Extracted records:
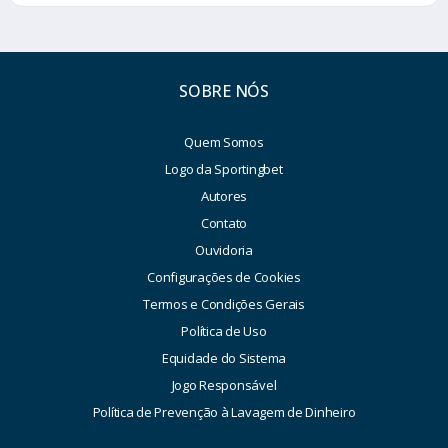
SOBRE NÓS
Quem Somos
Logo da Sportingbet
Autores
Contato
Ouvidoria
Configurações de Cookies
Termos e Condições Gerais
Política de Uso
Equidade do Sistema
Jogo Responsável
Política de Prevenção à Lavagem de Dinheiro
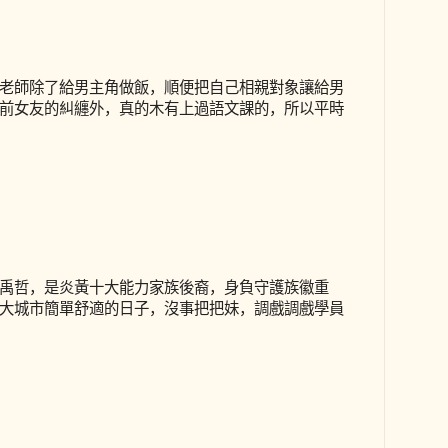
老師除了給男主角做飯，順便把自己相親對象讓給男
前女友的糾纏外，真的木有上過語文課的，所以平時
禹哲，是炎黃十大能力家族後裔，身負守護族徽重
大城市簡單舒適的日子，沒事把把妹，調戲調戲學員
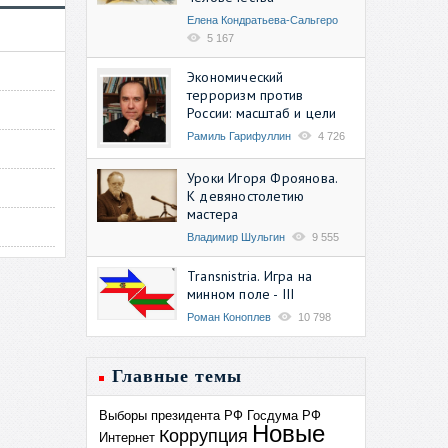
Елена Кондратьева-Сальгеро
5 167
Экономический
терроризм против
России: масштаб и цели
Рамиль Гарифуллин
4 726
Уроки Игоря Фроянова.
К девяностолетию
мастера
Владимир Шульгин
9 555
Transnistria. Игра на
минном поле - III
Роман Коноплев
10 798
Главные темы
Выборы президента РФ
Госдума РФ
Новые
Коррупция
Интернет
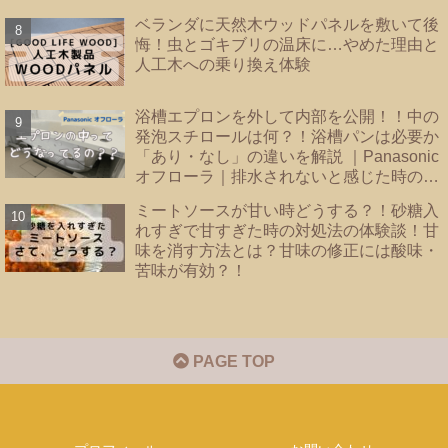
ベランダに天然木ウッドパネルを敷いて後
悔！虫とゴキブリの温床に…やめた理由と
人工木への乗り換え体験
浴槽エプロンを外して内部を公開！！中の
発泡スチロールは何？！浴槽パンは必要か
「あり・なし」の違いを解説 ｜Panasonic
オフローラ｜排水されないと感じた時のバ
スタブ下・フロート弁の掃除｜
ミートソースが甘い時どうする？！砂糖入
れすぎで甘すぎた時の対処法の体験談！甘
味を消す方法とは？甘味の修正には酸味・
苦味が有効？！
PAGE TOP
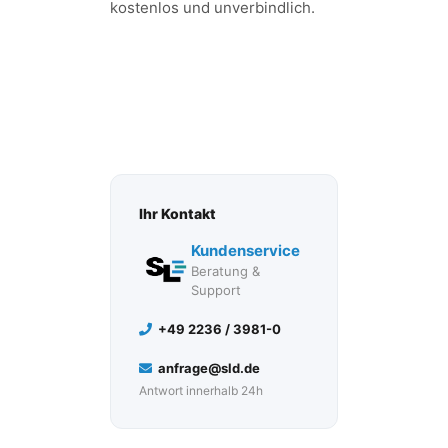
kostenlos und unverbindlich.
JETZT BERATEN
LASSEN
Ihr Kontakt
Kundenservice
Beratung &
Support
+49 2236 / 3981-0
anfrage@sld.de
Antwort innerhalb 24h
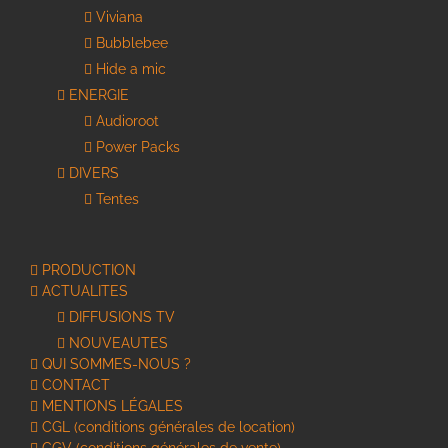
Viviana
Bubblebee
Hide a mic
ENERGIE
Audioroot
Power Packs
DIVERS
Tentes
PRODUCTION
ACTUALITES
DIFFUSIONS TV
NOUVEAUTES
QUI SOMMES-NOUS ?
CONTACT
MENTIONS LÉGALES
CGL (conditions générales de location)
CGV (conditions générales de vente)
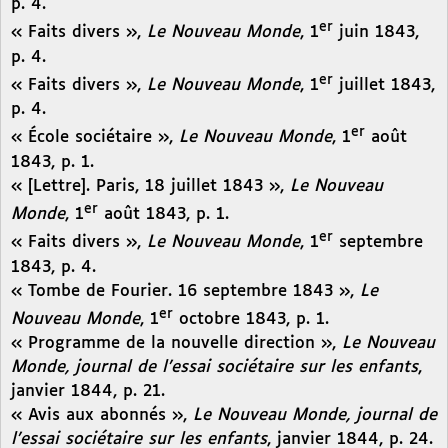
p. 4.
er
« Faits divers »,
Le Nouveau Monde
, 1
juin 1843,
p. 4.
er
« Faits divers »,
Le Nouveau Monde
, 1
juillet 1843,
p. 4.
er
« École sociétaire »,
Le Nouveau Monde
, 1
août
1843, p. 1.
« [Lettre]. Paris, 18 juillet 1843 »,
Le Nouveau
er
Monde
, 1
août 1843, p. 1.
er
« Faits divers »,
Le Nouveau Monde
, 1
septembre
1843, p. 4.
« Tombe de Fourier. 16 septembre 1843 »,
Le
er
Nouveau Monde
, 1
octobre 1843, p. 1.
« Programme de la nouvelle direction »,
Le Nouveau
Monde, journal de l’essai sociétaire sur les enfants
,
janvier 1844, p. 21.
« Avis aux abonnés »,
Le Nouveau Monde, journal de
l’essai sociétaire sur les enfants
, janvier 1844, p. 24.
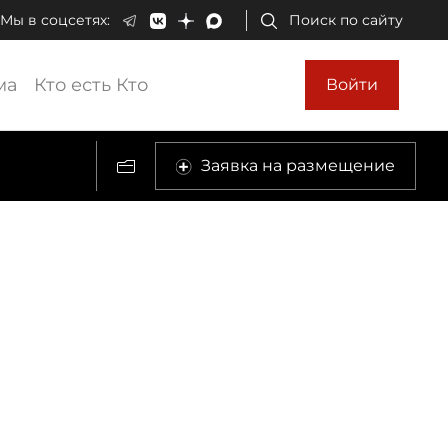
Мы в соцсетях:
Поиск по сайту
ма
Кто есть Кто
Войти
Заявка на размещение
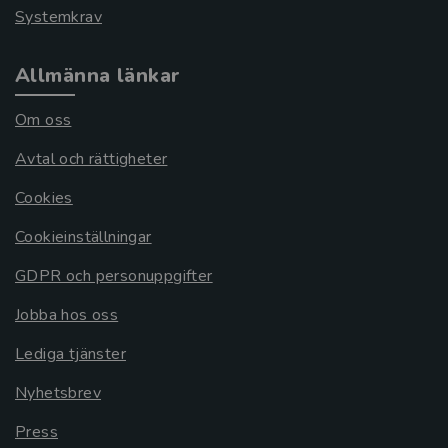
Systemkrav
Allmänna länkar
Om oss
Avtal och rättigheter
Cookies
Cookieinställningar
GDPR och personuppgifter
Jobba hos oss
Lediga tjänster
Nyhetsbrev
Press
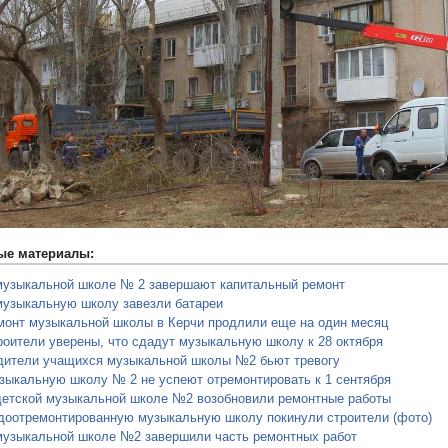
редыдущий
ые материалы:
музыкальной школе № 2 завершают капитальный ремонт
музыкальную школу завезли батареи
монт музыкальной школы в Керчи продлили еще на один месяц
роители уверены, что сдадут музыкальную школу к 28 октября
дители учащихся музыкальной школы №2 бьют тревогу
зыкальную школу № 2 не успеют отремонтировать к 1 сентября
детской музыкальной школе №2 возобновили ремонтные работы
доотремонтированную музыкальную школу покинули строители (фото)
музыкальной школе №2 завершили часть ремонтных работ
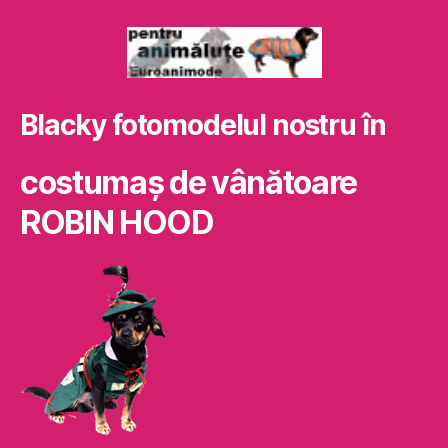
Blacky fotomodelul nostru în
costumaş de vânătoare
ROBIN HOOD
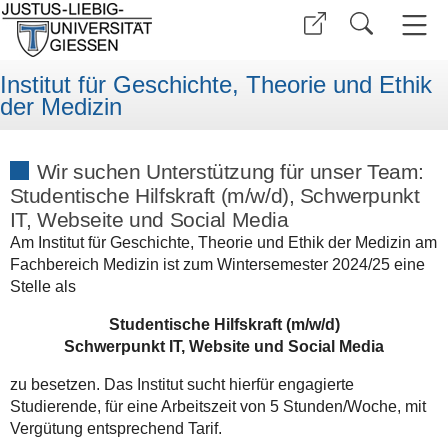
Institut für Geschichte, Theorie und Ethik
der Medizin
Wir suchen Unterstützung für unser Team:
Studentische Hilfskraft (m/w/d), Schwerpunkt
IT, Webseite und Social Media
Am Institut für Geschichte, Theorie und Ethik der Medizin am
Fachbereich Medizin ist zum Wintersemester 2024/25 eine
Stelle als
Studentische Hilfskraft (m/w/d)
Schwerpunkt IT, Website und Social Media
zu besetzen. Das Institut sucht hierfür engagierte
Studierende, für eine Arbeitszeit von 5 Stunden/Woche, mit
Vergütung entsprechend Tarif.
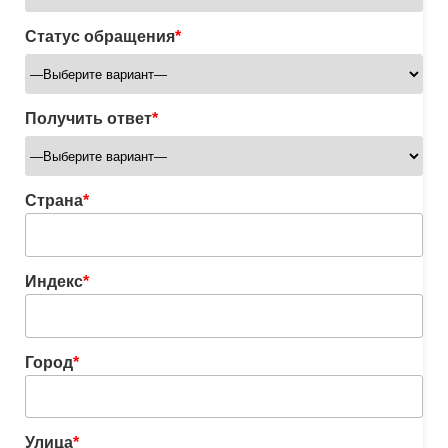
Статус обращения
*
Получить ответ
*
Страна
*
Индекс
*
Город
*
Улица
*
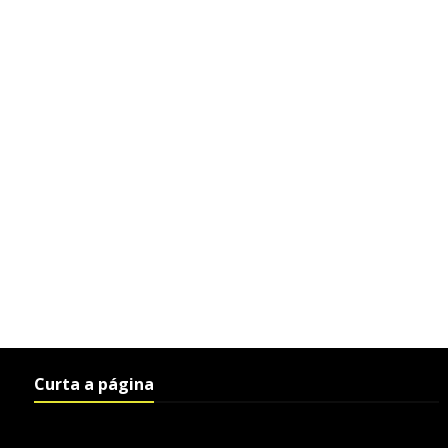
Curta a página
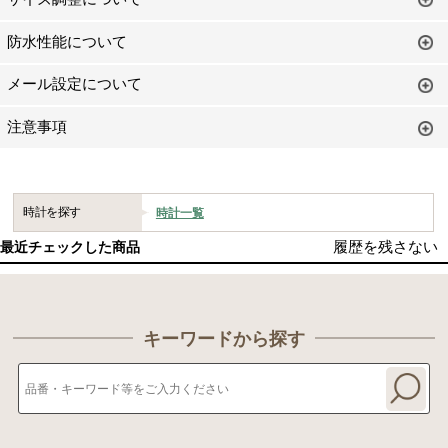
防水性能について
メール設定について
注意事項
時計を探す
時計一覧
履歴を残さない
最近チェックした商品
キーワードから探す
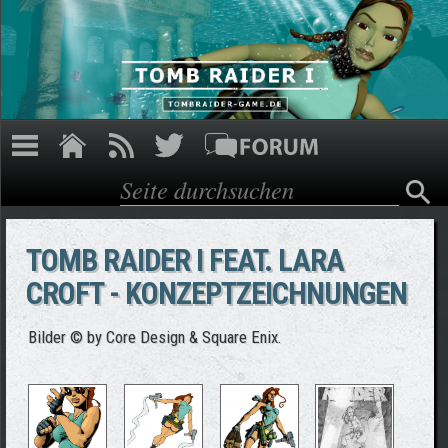
Direkt zum Inhalt
Suche
Suchformular
TOMB RAIDER I FEAT. LARA
CROFT - KONZEPTZEICHNUNGEN
Bilder © by Core Design & Square Enix.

# WHAT IS REQUIRED
Pictures stay out; reproduce every line of the records exactly.

# SOLUTION FOR THIS TASK
SOBRE NÓS
Quem Somos
Logo da Sportingbet
Autores
Contato
Ouvidoria
Configurações de Cookies
Termos e Condições Gerais
Política de Uso
Equidade do Sistema
Jogo Responsável
Política de Prevenção à Lavagem de Dinheiro
老師除了給男主角做飯，順便把自己相親對象讓給男
前女友的糾纏外，真的木有上過語文課的，所以平時
禹哲，是炎黃十大能力家族後裔，身負守護族徽重
大城市簡單舒適的日子，沒事把把妹，調戲調戲學員
Елена Кондратьева-Сальгеро
5 167
Экономический
терроризм против
России: масштаб и цели
Рамиль Гарифуллин
4 726
Уроки Игоря Фроянова.
К девяностолетию
мастера
Владимир Шульгин
9 555
Transnistria. Игра на
минном поле - III
Роман Коноплев
10 798
Главные темы
Выборы президента РФ
Госдума РФ
Новые
Коррупция
Интернет
ベランダに天然木ウッドパネルを敷いて後
悔！虫とゴキブリの温床に…やめた理由と
人工木への乗り換え体験
浴槽エプロンを外して内部を公開！！中の
発泡スチロールは何？！浴槽パンは必要か
「あり・なし」の違いを解説 ｜Panasonic
オフローラ｜排水されないと感じた時のバ
スタブ下・フロート弁の掃除｜
ミートソースが甘い時どうする？！砂糖入
れすぎで甘すぎた時の対処法の体験談！甘
味を消す方法とは？甘味の修正には酸味・
苦味が有効？！
PAGE TOP
kostenlos und unverbindlich.
JETZT BERATEN
LASSEN
Ihr Kontakt
Kundenservice
Beratung &
Support
+49 2236 / 3981-0
anfrage@sld.de
Antwort innerhalb 24h
Viviana
Bubblebee
Hide a mic
ENERGIE
Audioroot
Power Packs
DIVERS
Tentes
PRODUCTION
ACTUALITES
DIFFUSIONS TV
NOUVEAUTES
QUI SOMMES-NOUS ?
CONTACT
MENTIONS LÉGALES
CGL (conditions générales de location)
CGV (conditions générales de vente)
p. 4.
er
« Faits divers »,
Le Nouveau Monde
, 1
juin 1843,
p. 4.
er
« Faits divers »,
Le Nouveau Monde
, 1
juillet 1843,
p. 4.
er
« École sociétaire »,
Le Nouveau Monde
, 1
août
1843, p. 1.
« [Lettre]. Paris, 18 juillet 1843 »,
Le Nouveau
er
Monde
, 1
août 1843, p. 1.
er
« Faits divers »,
Le Nouveau Monde
, 1
septembre
1843, p. 4.
« Tombe de Fourier. 16 septembre 1843 »,
Le
er
Nouveau Monde
, 1
octobre 1843, p. 1.
« Programme de la nouvelle direction »,
Le Nouveau
Monde, journal de l’essai sociétaire sur les enfants
,
janvier 1844, p. 21.
« Avis aux abonnés »,
Le Nouveau Monde, journal de
l’essai sociétaire sur les enfants
, janvier 1844, p. 24.
Мы в соцсетях:
Поиск по сайту
ма
Кто есть Кто
Войти
Заявка на размещение
Systemkrav
Allmänna länkar
Om oss
Avtal och rättigheter
Cookies
Cookieinställningar
GDPR och personuppgifter
Jobba hos oss
Lediga tjänster
Nyhetsbrev
Press
редыдущий
ые материалы:
музыкальной школе № 2 завершают капитальный ремонт
музыкальную школу завезли батареи
монт музыкальной школы в Керчи продлили еще на один месяц
роители уверены, что сдадут музыкальную школу к 28 октября
дители учащихся музыкальной школы №2 бьют тревогу
зыкальную школу № 2 не успеют отремонтировать к 1 сентября
детской музыкальной школе №2 возобновили ремонтные работы
доотремонтированную музыкальную школу покинули строители (фото)
музыкальной школе №2 завершили часть ремонтных работ
Blacky fotomodelul nostru în
costumaş de vânătoare
ROBIN HOOD
Institut für Geschichte, Theorie und Ethik
der Medizin
Wir suchen Unterstützung für unser Team:
Studentische Hilfskraft (m/w/d), Schwerpunkt
IT, Webseite und Social Media
Am Institut für Geschichte, Theorie und Ethik der Medizin am
Fachbereich Medizin ist zum Wintersemester 2024/25 eine
Stelle als
Studentische Hilfskraft (m/w/d)
Schwerpunkt IT, Website und Social Media
zu besetzen. Das Institut sucht hierfür engagierte
Studierende, für eine Arbeitszeit von 5 Stunden/Woche, mit
Vergütung entsprechend Tarif.
Статус обращения
*
Получить ответ
*
Страна
*
Индекс
*
Город
*
Улица
*
Curta a página
防水性能について
メール設定について
注意事項
時計を探す
時計一覧
履歴を残さない
最近チェックした商品
キーワードから探す
Direkt zum Inhalt
Suche
Suchformular
TOMB RAIDER I FEAT. LARA
CROFT - KONZEPTZEICHNUNGEN
Bilder © by Core Design & Square Enix.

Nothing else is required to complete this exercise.